The younger men jumped to it. Perry, who was twenty-two, and Kyle, at thirty-five, hung back as the hands climbed into one of two beater Ford pickups we had for ranch use. Dust rolled behind them as they followed along in Landon’s path.

“Can you get your grandfather back here to dowse another site?” I asked Perry.

“Yeah, probably. I’ll call him when we’re back home.” He looked skyward. “Should I tell Joe to head back?” He cocked a thumb at the man napping in his excavator. I nodded. It irked me to no end to lose this watering spot. Now we’d have to move down the old creek bed, hoping that Aaron Yellow Horse could locate the creek that had mysteriously started running underground two years ago. This was prime grazing land for the cattle. Having water easily accessible to them and the wildlife that would use the watering tank would have been a great asset.

“Okay, do that. I’m heading home for lunch then I’ll be up at the big house to explain to the owner about insemination techniques.”

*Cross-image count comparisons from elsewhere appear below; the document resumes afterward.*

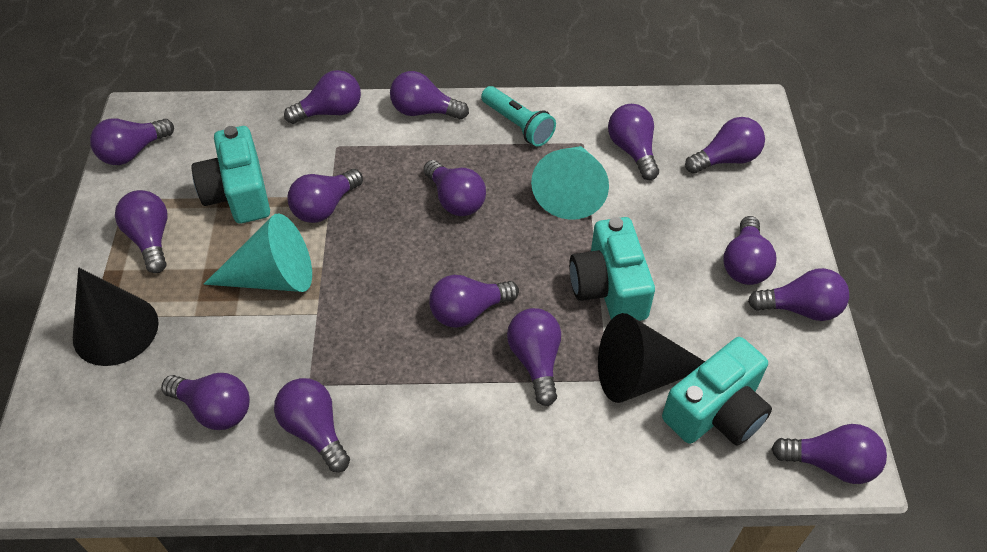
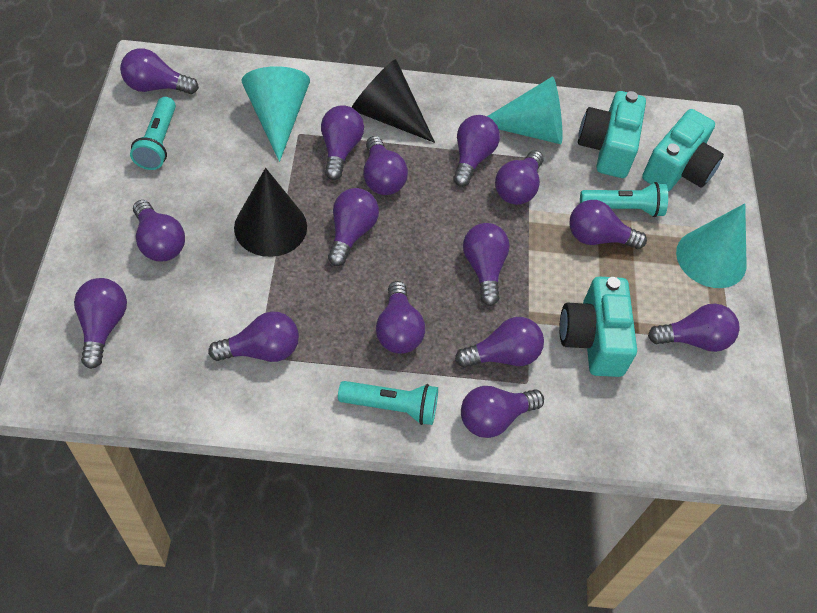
turquoise cone: [204,213,312,292] [531,146,609,220] = 2 -> [242,66,310,162] [487,76,562,144] [676,204,746,288] = 3
turquoise flashlight: [481,86,556,147] = 1 -> [130,97,176,170] [338,381,438,425] [580,182,668,217] = 3

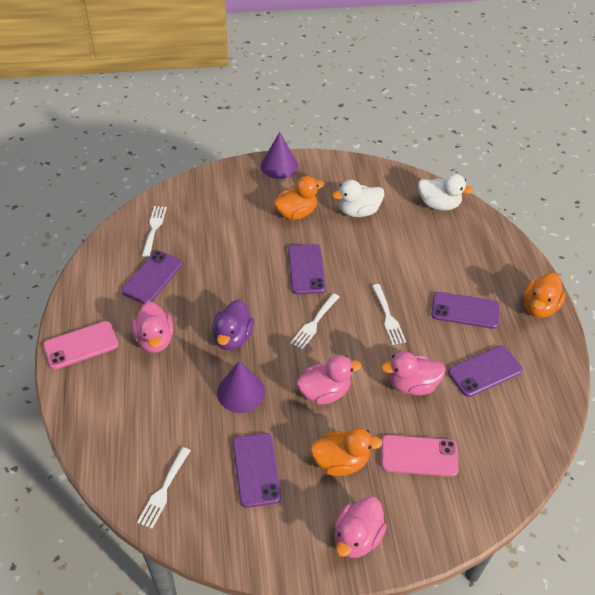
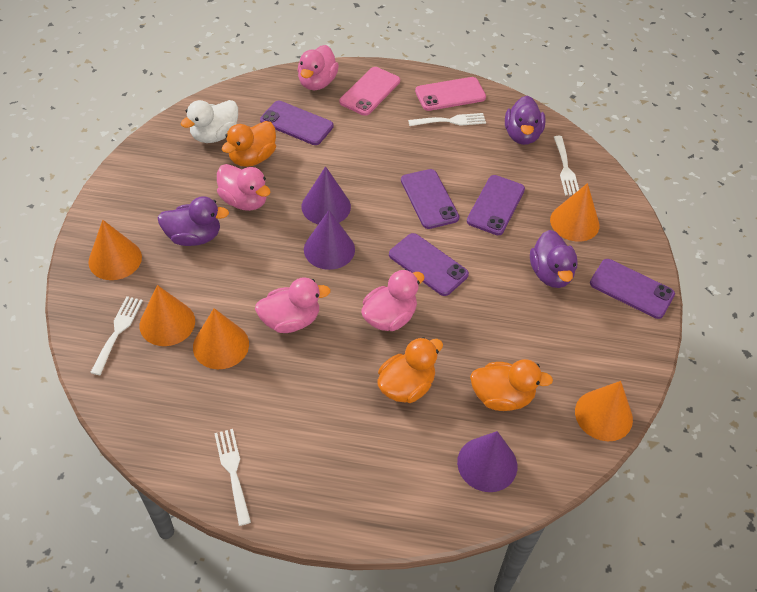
orange cone: none = 0 -> [88,220,142,280] [140,285,195,346] [193,308,249,369] [550,183,600,242] [575,381,633,441] = 5
purple cone: [217,361,265,413] [261,132,298,179] = 2 -> [302,166,351,224] [304,210,355,270] [457,431,517,492] = 3
purple duck: [212,300,254,350] = 1 -> [158,196,229,246] [505,96,546,145] [530,230,577,288] = 3
white duck: [332,180,384,217] [418,174,473,211] = 2 -> [181,100,238,143] = 1

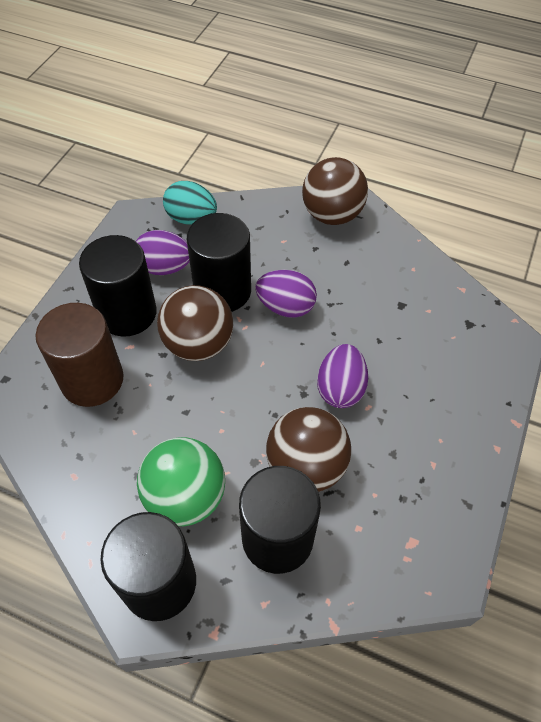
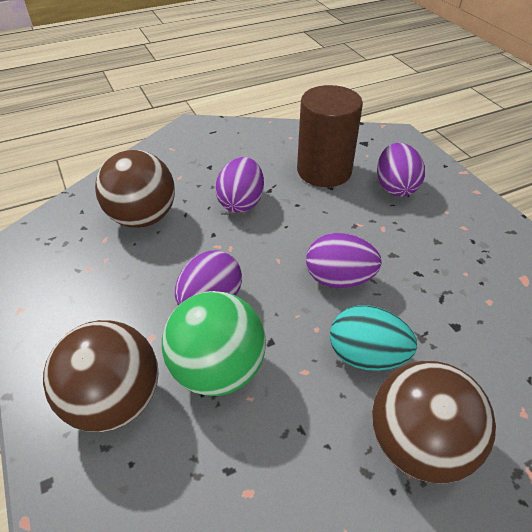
black cylinder: [79,235,157,337] [100,512,196,621] [187,213,251,312] [239,466,321,574] = 4 -> none = 0
purple egg: [136,230,190,275] [255,270,317,318] [317,344,368,408] = 3 -> [175,250,242,306] [215,157,264,213] [306,233,382,288] [377,143,425,196] = 4

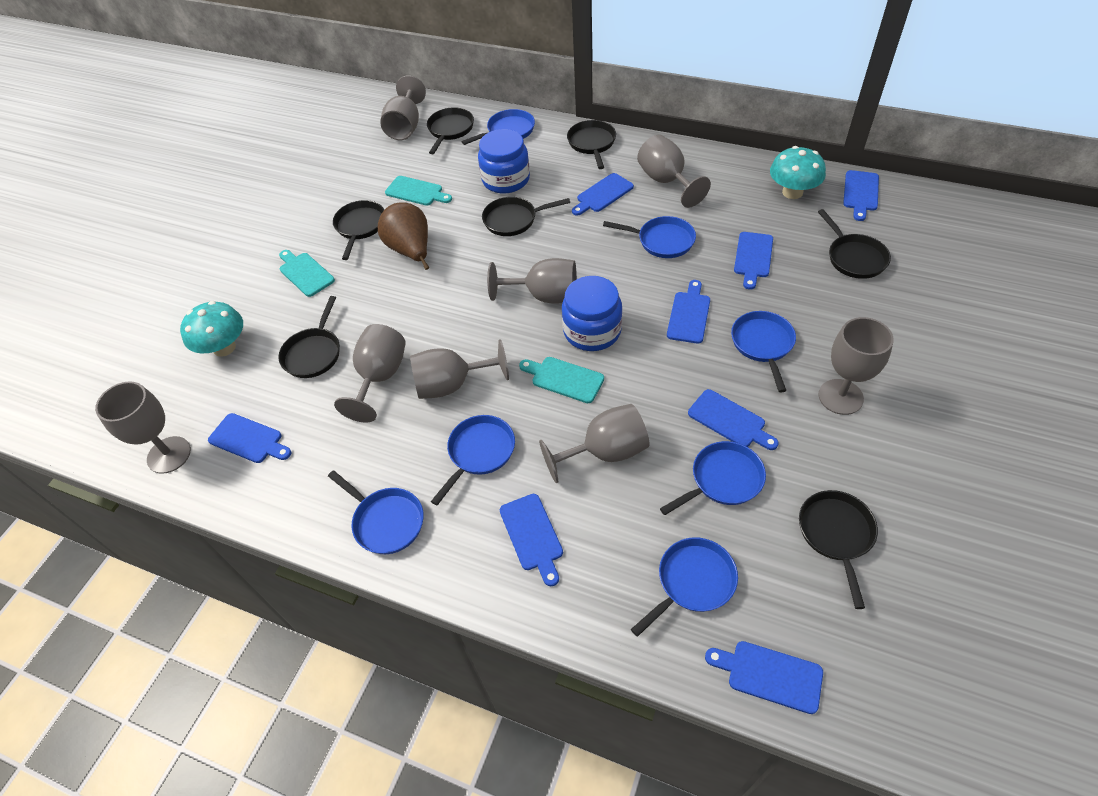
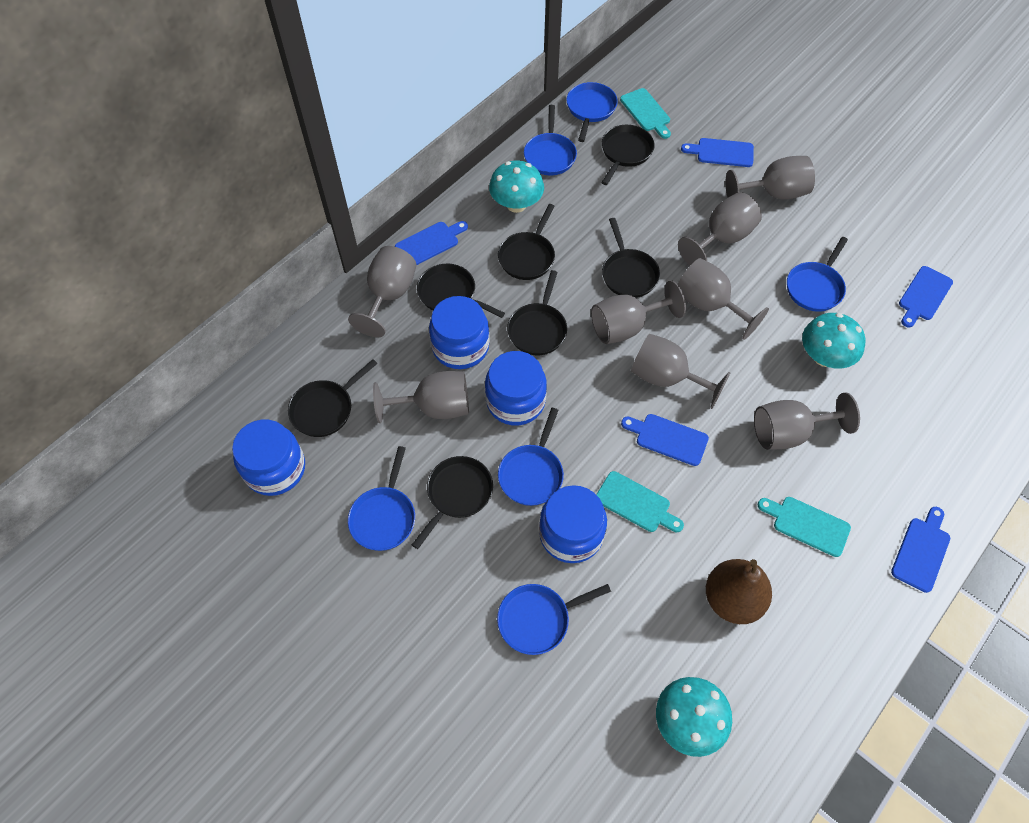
blue cutting board: [208,413,291,463] [500,494,563,586] [572,173,634,216] [667,280,710,344] [688,389,779,450] [705,641,823,714] [734,232,773,290] [843,170,879,221] = 8 -> [395,221,468,265] [621,414,709,466] [681,138,754,167] [891,507,950,593] [899,266,953,328] = 5
blue jar: [478,129,530,194] [562,276,622,351] = 2 -> [232,420,305,496] [429,296,490,369] [485,351,547,425] [539,485,607,563] = 4
blue pan: [328,470,424,554] [431,415,515,505] [462,109,535,145] [603,216,696,258] [631,537,738,637] [660,441,766,515] [731,311,796,392] = 7 -> [348,446,415,551] [497,584,611,655] [498,408,564,506] [524,105,577,176] [566,82,618,142] [787,237,848,312] = 6
turquoise mushroom: [180,301,243,357] [770,146,826,199] = 2 -> [489,161,544,213] [656,677,732,757] [802,313,865,368] = 3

They both had a chuckle at my expense then went about their duties. Kyle would get Joe and the digger taken care of. He’d already been paid for the job and now would get a second call. Perry would make sure the hands were following orders, which they did for the most part. Young men tended to get easily distracted, but overall they were a good, hard-working group. And I got to spend the next hour with two gay men and an Asian woman from Manhattan to explain standing heat cycles. It was all Bane’s fault.